Friday, May 11, 2007

Advice for Graduates

Advice for graduates

May 10, 2007 at 11:41 am | In Personal Musings, Customer Service, opinion, Business, work, life |

Recently, I did an email interview with a student in a business class at Fordham University. The focus of the interview was how technology has changed business in the past few years, and how it will change business in the next few years.

When I looked at two of the questions asked, I realized there were some pretty interesting predictions and advice in my response, particularly for those just starting out in business.

Therefore, I’ve copied those two questions and my responses below. Let’s see how good I am at predicting the future!



“What do I see as the business trends for the next 2-5 years?”

#1 Personal brand management will become absolutely critical. Future job interviews, promotions, loan decisions, and even your love life will be affected based on what comes up on a search engine about you. Never before has so much of what a person does and says been recorded, preserved, and accessible to anyone. Your “brand” will consist of the digital trail you leave behind. In addition, this trail includes not only what you say, but what others say ABOUT you. This makes taking care of your customers, co-workers, vendors, and anyone else you come into contact with of vital importance.

#2 User-created content. People are no longer content to wait for something to exist. They want to help create it. I believe more and more businesses in the future will be based on customers creating the products, the distribution channels, the marketing, and the support. Witness the phenomenal growth of user-created open source software, user-created entertainment on Youtube, and user-created information on Wikis.

#3 Davids vs. Goliaths. Never in history has it been as simple and inexpensive for a single person with an idea and a lot of hard work to take down multi-billion dollar companies, or even entire industries.

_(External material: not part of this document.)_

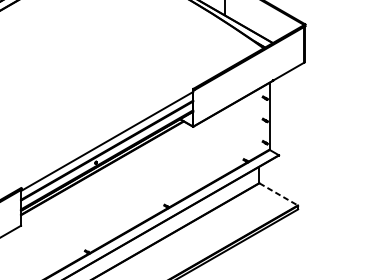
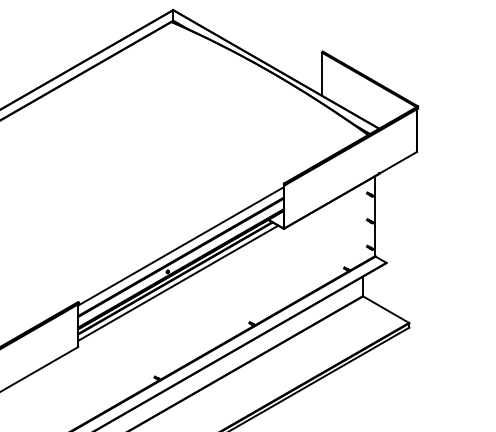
line: (105, 171) -> (178, 282), added
line: (278, 194) -> (386, 309), dashed -> solid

There is ALWAYS a better, faster, cheaper, more customer-centric way to do anything, in any business. But the big boys are too slow and bureaucratic to do anything about it. Find what “it” is and exploit it.

“What skills will be needed to succeed in tomorrow’s business?”

  • Agility - Think on your feet, make fast decisions, and act on those decisions quickly. Remember progress, not perfection.
  • Customer-centric attitude - No matter what business you enter, if you can think like your customer, you will be successful. Very few people do that.
  • Guts - Don’t be afraid to fail. Very few hugely successful people succeed on their first venture, job, election, etc. Make failing part of your plan to gain experience, and it won’t hurt so badly when it happens.
  • Remember the Zig Ziglar motto “You can have anything in life you want, if you help enough other people get what they want.”